NVMe information is similar to well-known S.M.A.R.T. information provided by hard drives and SATA SSDs. It provides insight into the health and possible problems with an NVMe storage device. However, it is tailored to the properties of flash-based storage, covering NAND memory issues instead of mechanical problems of a rotational hard drive.

There are two sections of NVMe information page - attributes and logs. You can switch between them using the corresponding toolbar buttons.

Attributes view

Example NVMe attributes display.

Example NVMe attributes display.

The attribute list starts with the critical parameters. If any of these is bad, make an image file of the device immediately. The parameters are:

  • Available space is low - the device is full of bad blocks, there is (almost) no reserve space left to remap them.
  • Temperature threshold exceeded - at some point in the past, the overheating was so bad that NAND memory may have been damaged.
  • Reliability degraded - this is a general indication of some significant problem with the NAND memory.
  • Locked read-only - the NAND memory is worn out to the point the device locked itself in read-only mode. There is no write endurance left at all. Technically, you don't need write endurance while doing read-only recovery, but it is an overall indication of the bad state of the NAND memory.
  • Volatile memory backup device failed - the power backup for write cache DRAM memory on the device failed. Again, we don't write to the device during recovery, so it may seem irrelevant. However, the flash-based devices do their own internal maintenance even if we do not explicitly write to them. Without the power backup, there may be additional data loss should a power fail during the recovery.
  • PMR degraded - PMR (Persistent Memory Region) is an optional feature of NVMe devices, not often used in the consumer space. However, if it is flagged bad, it's bad - there is some problem with either NAND or the controller.

Other items in the attribute list include:

  • Media errors count should normally be zero. Small values are acceptable, but keep an eye out that it does not increase.
  • Thermal management entries
    • Critical composite temperature time. You don't want any of that, but there is not much you can do about it if you have it already. If you got some, make an image file of the device, it is literally fried.
    • Warning composite temperature time is not that bad. It shows for how long the device was throttling to prevent overheating into the "critical" temperatures. You can ignore it.
  • Available spare and Available spare threshold by themselves are irrelevant. These are related to the remaining write endurance, but we are not writing to the device.
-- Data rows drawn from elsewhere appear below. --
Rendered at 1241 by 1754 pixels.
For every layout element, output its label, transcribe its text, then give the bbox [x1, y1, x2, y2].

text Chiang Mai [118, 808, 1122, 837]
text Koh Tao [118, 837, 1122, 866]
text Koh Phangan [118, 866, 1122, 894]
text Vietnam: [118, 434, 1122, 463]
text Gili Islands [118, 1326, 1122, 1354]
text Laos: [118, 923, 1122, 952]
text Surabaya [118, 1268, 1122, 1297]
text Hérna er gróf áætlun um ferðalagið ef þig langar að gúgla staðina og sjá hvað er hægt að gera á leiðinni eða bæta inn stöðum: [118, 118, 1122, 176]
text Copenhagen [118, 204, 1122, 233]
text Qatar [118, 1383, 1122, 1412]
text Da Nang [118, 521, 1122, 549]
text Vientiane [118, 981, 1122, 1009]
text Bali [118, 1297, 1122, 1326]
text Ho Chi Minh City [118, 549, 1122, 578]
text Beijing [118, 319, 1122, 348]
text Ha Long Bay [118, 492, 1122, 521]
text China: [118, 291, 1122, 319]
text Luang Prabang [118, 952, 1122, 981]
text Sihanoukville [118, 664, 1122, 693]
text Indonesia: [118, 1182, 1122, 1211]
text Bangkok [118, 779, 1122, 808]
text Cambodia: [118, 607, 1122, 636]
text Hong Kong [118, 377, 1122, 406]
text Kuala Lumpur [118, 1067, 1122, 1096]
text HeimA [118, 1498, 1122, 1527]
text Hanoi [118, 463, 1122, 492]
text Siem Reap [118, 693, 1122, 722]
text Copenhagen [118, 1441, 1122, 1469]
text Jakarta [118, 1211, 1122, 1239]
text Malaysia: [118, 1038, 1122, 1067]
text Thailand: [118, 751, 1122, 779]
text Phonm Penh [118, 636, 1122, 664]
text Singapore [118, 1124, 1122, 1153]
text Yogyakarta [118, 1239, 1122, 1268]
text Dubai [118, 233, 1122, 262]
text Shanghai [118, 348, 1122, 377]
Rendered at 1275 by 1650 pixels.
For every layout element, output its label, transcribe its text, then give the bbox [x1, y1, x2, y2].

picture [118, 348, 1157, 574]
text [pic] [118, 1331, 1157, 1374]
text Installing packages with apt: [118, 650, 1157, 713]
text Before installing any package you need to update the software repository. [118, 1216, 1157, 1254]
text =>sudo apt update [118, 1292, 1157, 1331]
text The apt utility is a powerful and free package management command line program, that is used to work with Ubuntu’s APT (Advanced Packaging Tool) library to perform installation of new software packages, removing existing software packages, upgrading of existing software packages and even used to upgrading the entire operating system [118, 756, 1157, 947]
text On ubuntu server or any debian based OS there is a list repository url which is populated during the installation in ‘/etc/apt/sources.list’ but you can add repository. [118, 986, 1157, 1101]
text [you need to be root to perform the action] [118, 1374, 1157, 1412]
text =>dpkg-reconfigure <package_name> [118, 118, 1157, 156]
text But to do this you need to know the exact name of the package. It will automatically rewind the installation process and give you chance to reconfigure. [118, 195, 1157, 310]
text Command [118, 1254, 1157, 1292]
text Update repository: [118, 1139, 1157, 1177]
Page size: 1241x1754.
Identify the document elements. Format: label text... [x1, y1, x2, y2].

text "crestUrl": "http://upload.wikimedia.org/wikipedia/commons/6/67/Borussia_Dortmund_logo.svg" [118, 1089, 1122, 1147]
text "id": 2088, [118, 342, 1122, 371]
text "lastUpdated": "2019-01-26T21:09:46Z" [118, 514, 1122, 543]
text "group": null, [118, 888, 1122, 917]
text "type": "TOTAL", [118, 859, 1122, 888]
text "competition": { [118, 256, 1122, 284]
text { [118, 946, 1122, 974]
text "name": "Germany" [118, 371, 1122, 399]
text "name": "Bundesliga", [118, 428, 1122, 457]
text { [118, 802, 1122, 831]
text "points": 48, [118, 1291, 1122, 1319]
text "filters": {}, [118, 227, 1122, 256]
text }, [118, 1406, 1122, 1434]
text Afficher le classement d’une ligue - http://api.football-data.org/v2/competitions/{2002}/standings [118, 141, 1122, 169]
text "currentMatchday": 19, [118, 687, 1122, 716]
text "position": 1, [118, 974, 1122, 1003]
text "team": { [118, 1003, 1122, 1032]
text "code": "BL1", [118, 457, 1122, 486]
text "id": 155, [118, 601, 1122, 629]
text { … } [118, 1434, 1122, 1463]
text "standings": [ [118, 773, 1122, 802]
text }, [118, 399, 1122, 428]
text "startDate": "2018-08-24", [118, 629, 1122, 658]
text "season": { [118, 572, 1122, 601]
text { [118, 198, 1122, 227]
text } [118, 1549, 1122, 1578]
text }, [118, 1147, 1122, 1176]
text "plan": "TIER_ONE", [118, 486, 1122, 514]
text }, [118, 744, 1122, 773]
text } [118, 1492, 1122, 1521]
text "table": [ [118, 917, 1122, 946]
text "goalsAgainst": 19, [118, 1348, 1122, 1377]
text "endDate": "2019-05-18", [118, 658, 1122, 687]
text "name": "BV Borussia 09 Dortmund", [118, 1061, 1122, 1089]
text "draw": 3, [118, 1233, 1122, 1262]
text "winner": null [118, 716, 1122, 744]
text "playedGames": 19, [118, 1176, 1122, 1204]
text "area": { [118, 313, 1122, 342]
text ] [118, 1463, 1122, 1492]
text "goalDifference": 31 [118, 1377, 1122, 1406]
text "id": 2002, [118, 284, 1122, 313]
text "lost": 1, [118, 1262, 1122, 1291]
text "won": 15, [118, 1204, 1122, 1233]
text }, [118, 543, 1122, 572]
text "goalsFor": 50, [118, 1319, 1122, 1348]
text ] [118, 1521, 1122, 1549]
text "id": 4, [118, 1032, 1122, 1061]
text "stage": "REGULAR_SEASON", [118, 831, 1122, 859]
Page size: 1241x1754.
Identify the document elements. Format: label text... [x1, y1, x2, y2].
If the things are very bad, the critical Available space low (see above) is triggered, and then you need to image the device.

Logs view

Self-test log

This is the history of self-tests run on the device. If there are any failures, the device NAND has bad areas. Make an image of the device if you see these.

Error log

Shows the most recent command errors reported by the controller, in raw form. However, on certain controller/firmware combinations, there are thousands of spurious entries logged. Absent any other problem indications, disregard the error log.